§ Exercise requirements: All of the data below must be repeated exactly.
==== The data ====
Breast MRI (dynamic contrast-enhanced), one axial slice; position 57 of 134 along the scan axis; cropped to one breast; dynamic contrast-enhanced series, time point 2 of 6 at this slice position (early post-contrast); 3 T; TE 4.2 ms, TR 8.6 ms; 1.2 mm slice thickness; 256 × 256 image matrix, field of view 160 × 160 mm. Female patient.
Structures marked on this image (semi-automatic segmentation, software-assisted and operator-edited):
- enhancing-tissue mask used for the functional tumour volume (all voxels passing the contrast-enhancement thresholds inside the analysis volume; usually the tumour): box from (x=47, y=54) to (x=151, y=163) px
====
§ Output of the task:
Breast MRI (dynamic contrast-enhanced), one axial slice; position 57 of 134 along the scan axis; cropped to one breast; dynamic contrast-enhanced series, time point 2 of 6 at this slice position (early post-contrast); 3 T; TE 4.2 ms, TR 8.6 ms; 1.2 mm slice thickness; 256 × 256 image matrix, field of view 160 × 160 mm. Female patient.
Structures marked on this image (semi-automatic segmentation, software-assisted and operator-edited):
- enhancing-tissue mask used for the functional tumour volume (all voxels passing the contrast-enhancement thresholds inside the analysis volume; usually the tumour): box from (x=47, y=54) to (x=151, y=163) px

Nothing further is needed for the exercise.